2. Audition de Bernadette Malgorn, ancienne préfète de région et ancienne secrétaire générale du ministère de l'intérieur, élue municipale et métropolitaine de Brest

Mme Françoise Gatel, Présidente. - Madame Malgorn, vous êtes aujourd'hui élue locale, municipale et métropolitaine de Brest. Vous avez également été préfète de région et secrétaire générale du ministère de l'intérieur. Vous êtes sans doute à classer dans la catégorie des serviteurs de l'État, puisque vous avez été la première femme préfète de région et de zone de défense et de sécurité.
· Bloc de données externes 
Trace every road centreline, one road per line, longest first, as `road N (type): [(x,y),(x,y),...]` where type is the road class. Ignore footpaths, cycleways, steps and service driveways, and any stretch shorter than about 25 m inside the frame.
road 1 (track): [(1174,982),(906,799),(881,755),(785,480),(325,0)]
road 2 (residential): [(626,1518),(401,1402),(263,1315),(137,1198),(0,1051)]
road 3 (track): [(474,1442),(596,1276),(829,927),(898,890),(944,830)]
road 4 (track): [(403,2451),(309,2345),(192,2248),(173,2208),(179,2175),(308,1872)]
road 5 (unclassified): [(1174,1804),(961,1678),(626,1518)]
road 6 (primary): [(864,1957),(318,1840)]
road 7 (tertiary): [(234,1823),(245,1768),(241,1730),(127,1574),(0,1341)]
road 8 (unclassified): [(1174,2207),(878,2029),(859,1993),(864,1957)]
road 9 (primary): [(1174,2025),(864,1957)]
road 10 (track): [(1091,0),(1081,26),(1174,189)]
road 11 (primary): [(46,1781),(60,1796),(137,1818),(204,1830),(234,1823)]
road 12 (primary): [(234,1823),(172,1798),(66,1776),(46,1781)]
Votre parcours est exemplaire. Je suis très heureuse de vous accueillir. Vous avez également une autre qualité, que nous apprécions particulièrement au Sénat : votre parole est très libre. Pour nous, c'est l'expression d'un courage, d'une audace. Vos analyses sont d'une clairvoyance rare. Nous sommes très heureux d'échanger avec vous sur les services déconcentrés de l'État, sujet marronnier au Sénat. Nous nous y intéressons régulièrement, puisque c'est aussi le coeur de l'efficacité de l'action publique. Nous avons donc lancé une nouvelle mission sur ce sujet, portée par Agnès Canayer et Eric Kerrouche. Au-delà de circonstances révélatrices, comme la crise sanitaire, le Président de la République annonce une réforme très importante, que le Sénat pourra accompagner. Nous venons d'échanger avec des magistrats de la 4ème chambre de la Cour des comptes. Chacun d'entre nous rêve de simplicité, mais les choses sont complexes et diverses, en fonction des territoires. Votre double expérience de grand serviteur de l'État et d'élue constitue pour nous un profil très original. Je vous laisse la parole, Madame la Préfète.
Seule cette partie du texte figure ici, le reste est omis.